• _WRITTEN TASK_
Please convert the data below into a JSON list of strings, one string per line of text, with blank lines skipped and the pictures left out.

• _SUPPLIED DATA_
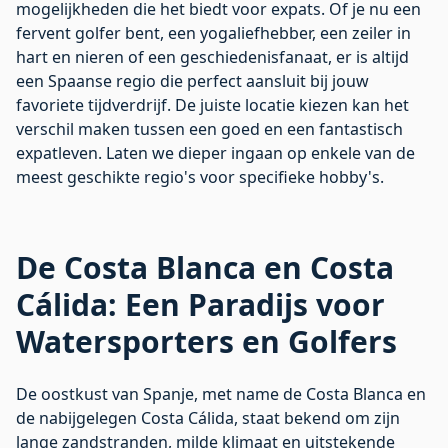
mogelijkheden die het biedt voor expats. Of je nu een
fervent golfer bent, een yogaliefhebber, een zeiler in
hart en nieren of een geschiedenisfanaat, er is altijd
een Spaanse regio die perfect aansluit bij jouw
favoriete tijdverdrijf. De juiste locatie kiezen kan het
verschil maken tussen een goed en een fantastisch
expatleven. Laten we dieper ingaan op enkele van de
meest geschikte regio's voor specifieke hobby's.
De Costa Blanca en Costa
Cálida: Een Paradijs voor
Watersporters en Golfers
De oostkust van Spanje, met name de
Costa Blanca
en
de nabijgelegen
Costa Cálida
, staat bekend om zijn
lange zandstranden, milde klimaat en uitstekende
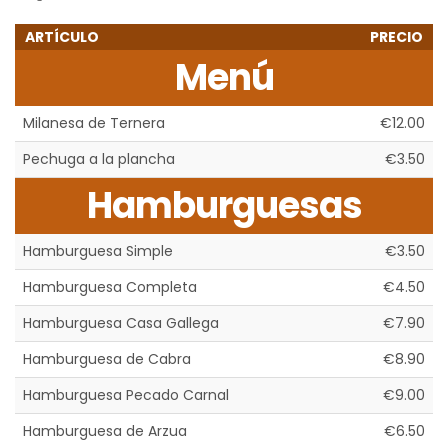
ARTÍCULO
PRECIO
Menú
Milanesa de Ternera
€12.00
Pechuga a la plancha
€3.50
Hamburguesas
Hamburguesa Simple
€3.50
Hamburguesa Completa
€4.50
Hamburguesa Casa Gallega
€7.90
Hamburguesa de Cabra
€8.90
Hamburguesa Pecado Carnal
€9.00
Hamburguesa de Arzua
€6.50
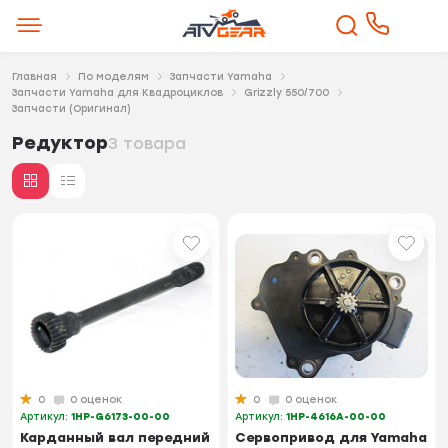
Главная
По моделям
Запчасти Yamaha
Запчасти Yamaha для Квадроциклов
Grizzly 550/700
Запчасти (Оригинал)
Редуктор
3 товара
0
0 оценок
0
0 оценок
Артикул:
1HP-G6173-00-00
Артикул:
1HP-4616A-00-00
Карданный вал передний
Сервопривод для Yamaha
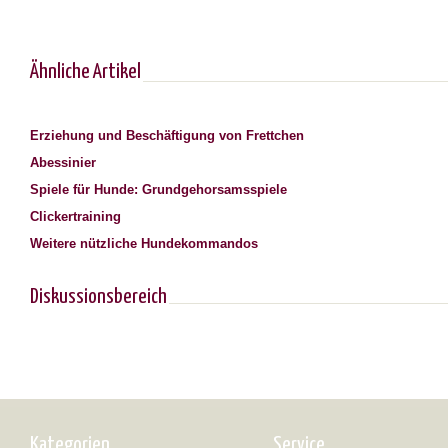
Ähnliche Artikel
Erziehung und Beschäftigung von Frettchen
Abessinier
Spiele für Hunde: Grundgehorsamsspiele
Clickertraining
Weitere nützliche Hundekommandos
Diskussionsbereich
Kategorien
Service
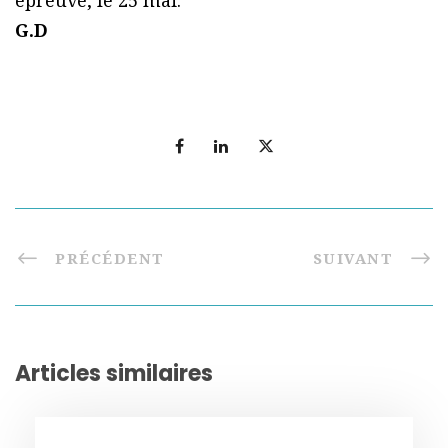
épreuve, le 25 mai.
G.D
PRÉCÉDENT
SUIVANT
Articles similaires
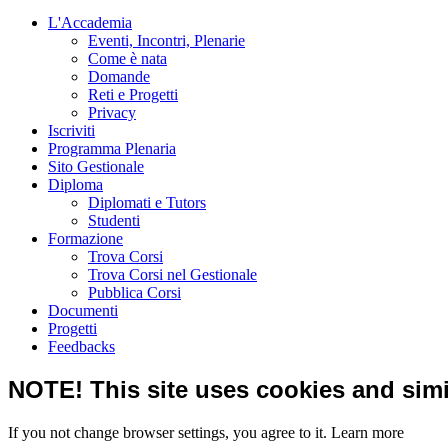
L'Accademia
Eventi, Incontri, Plenarie
Come è nata
Domande
Reti e Progetti
Privacy
Iscriviti
Programma Plenaria
Sito Gestionale
Diploma
Diplomati e Tutors
Studenti
Formazione
Trova Corsi
Trova Corsi nel Gestionale
Pubblica Corsi
Documenti
Progetti
Feedbacks
NOTE! This site uses cookies and simi
If you not change browser settings, you agree to it.
Learn more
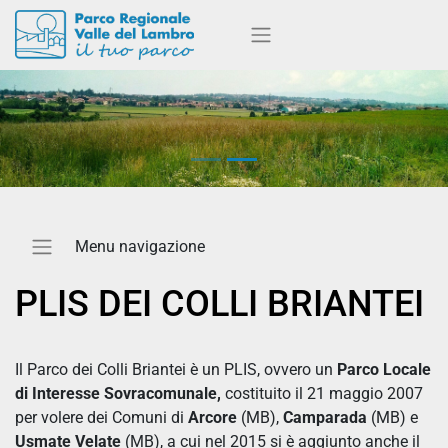
PLIS DEI COLLI BRIANTEI
Il Parco dei Colli Briantei è un PLIS, ovvero un
Parco Locale
di Interesse Sovracomunale,
costituito il 21 maggio 2007
per volere dei Comuni di
Arcore
(MB),
Camparada
(MB) e
Usmate Velate
(MB), a cui nel 2015 si è aggiunto anche il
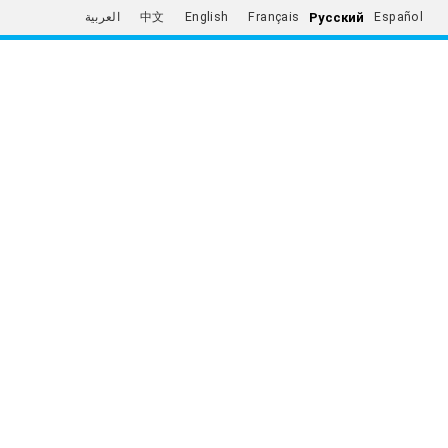
Русский
العربية
中文
English
Français
Español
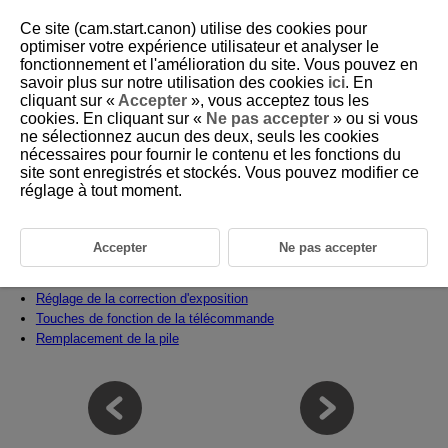
Ce site (cam.start.canon) utilise des cookies pour
optimiser votre expérience utilisateur et analyser le
fonctionnement et l'amélioration du site. Vous pouvez en
savoir plus sur notre utilisation des cookies
ici
. En
D403-008
cliquant sur «
Accepter
», vous acceptez tous les
cookies. En cliquant sur «
Ne pas accepter
» ou si vous
Préparatifs et opérations de base
ne sélectionnez aucun des deux, seuls les cookies
nécessaires pour fournir le contenu et les fonctions du
site sont enregistrés et stockés. Vous pouvez modifier ce
Ce chapitre explique la méthode de connexion de l'appareil photo et les
opérations de base.
réglage à tout moment.
Connexion de la télécommande et de l'appareil photo
Prise de photos
Accepter
Ne pas accepter
Enregistrement vidéo
Utilisation du zoom
Réglage de la correction d'exposition
Touches de fonction de la télécommande
Remplacement de la pile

• _RESPONSE TO THIS EXERCISE_
[
  "mogelijkheden die het biedt voor expats. Of je nu een",
  "fervent golfer bent, een yogaliefhebber, een zeiler in",
  "hart en nieren of een geschiedenisfanaat, er is altijd",
  "een Spaanse regio die perfect aansluit bij jouw",
  "favoriete tijdverdrijf. De juiste locatie kiezen kan het",
  "verschil maken tussen een goed en een fantastisch",
  "expatleven. Laten we dieper ingaan op enkele van de",
  "meest geschikte regio's voor specifieke hobby's.",
  "De Costa Blanca en Costa",
  "Cálida: Een Paradijs voor",
  "Watersporters en Golfers",
  "De oostkust van Spanje, met name de",
  "Costa Blanca",
  "en",
  "de nabijgelegen",
  "Costa Cálida",
  ", staat bekend om zijn",
  "lange zandstranden, milde klimaat en uitstekende",
  "ARTÍCULO",
  "PRECIO",
  "Menú",
  "Milanesa de Ternera",
  "€12.00",
  "Pechuga a la plancha",
  "€3.50",
  "Hamburguesas",
  "Hamburguesa Simple",
  "€3.50",
  "Hamburguesa Completa",
  "€4.50",
  "Hamburguesa Casa Gallega",
  "€7.90",
  "Hamburguesa de Cabra",
  "€8.90",
  "Hamburguesa Pecado Carnal",
  "€9.00",
  "Hamburguesa de Arzua",
  "€6.50",
  "Главная",
  "По моделям",
  "Запчасти Yamaha",
  "Запчасти Yamaha для Квадроциклов",
  "Grizzly 550/700",
  "Запчасти (Оригинал)",
  "Редуктор",
  "3 товара",
  "0",
  "0 оценок",
  "0",
  "0 оценок",
  "Артикул:",
  "1HP-G6173-00-00",
  "Артикул:",
  "1HP-4616A-00-00",
  "Карданный вал передний",
  "Сервопривод для Yamaha",
  "Ähnliche Artikel",
  "Erziehung und Beschäftigung von Frettchen",
  "Abessinier",
  "Spiele für Hunde: Grundgehorsamsspiele",
  "Clickertraining",
  "Weitere nützliche Hundekommandos",
  "Diskussionsbereich",
  "Kategorien",
  "Service",
  "épreuve, le 25 mai.",
  "G.D",
  "PRÉCÉDENT",
  "SUIVANT",
  "Articles similaires",
  "L'Accademia",
  "Eventi, Incontri, Plenarie",
  "Come è nata",
  "Domande",
  "Reti e Progetti",
  "Privacy",
  "Iscriviti",
  "Programma Plenaria",
  "Sito Gestionale",
  "Diploma",
  "Diplomati e Tutors",
  "Studenti",
  "Formazione",
  "Trova Corsi",
  "Trova Corsi nel Gestionale",
  "Pubblica Corsi",
  "Documenti",
  "Progetti",
  "Feedbacks",
  "NOTE! This site uses cookies and simi",
  "If you not change browser settings, you agree to it.",
  "Learn more",
  "PLIS DEI COLLI BRIANTEI",
  "Il Parco dei Colli Briantei è un PLIS, ovvero un",
  "Parco Locale",
  "di Interesse Sovracomunale,",
  "costituito il 21 maggio 2007",
  "per volere dei Comuni di",
  "Arcore",
  "(MB),",
  "Camparada",
  "(MB) e",
  "Usmate Velate",
  "(MB), a cui nel 2015 si è aggiunto anche il",
  "Русский",
  "العربية",
  "中文",
  "English",
  "Français",
  "Español",
  "Ce site (cam.start.canon) utilise des cookies pour",
  "optimiser votre expérience utilisateur et analyser le",
  "fonctionnement et l'amélioration du site. Vous pouvez en",
  "savoir plus sur notre utilisation des cookies",
  "ici",
  ". En",
  "D403-008",
  "cliquant sur «",
  "Accepter",
  "», vous acceptez tous les",
  "cookies. En cliquant sur «",
  "Ne pas accepter",
  "» ou si vous",
  "Préparatifs et opérations de base",
  "ne sélectionnez aucun des deux, seuls les cookies",
  "nécessaires pour fournir le contenu et les fonctions du",
  "site sont enregistrés et stockés. Vous pouvez modifier ce",
  "Ce chapitre explique la méthode de connexion de l'appareil photo et les",
  "opérations de base.",
  "réglage à tout moment.",
  "Connexion de la télécommande et de l'appareil photo",
  "Prise de photos",
  "Accepter",
  "Ne pas accepter",
  "Enregistrement vidéo",
  "Utilisation du zoom",
  "Réglage de la correction d'exposition",
  "Touches de fonction de la télécommande",
  "Remplacement de la pile"
]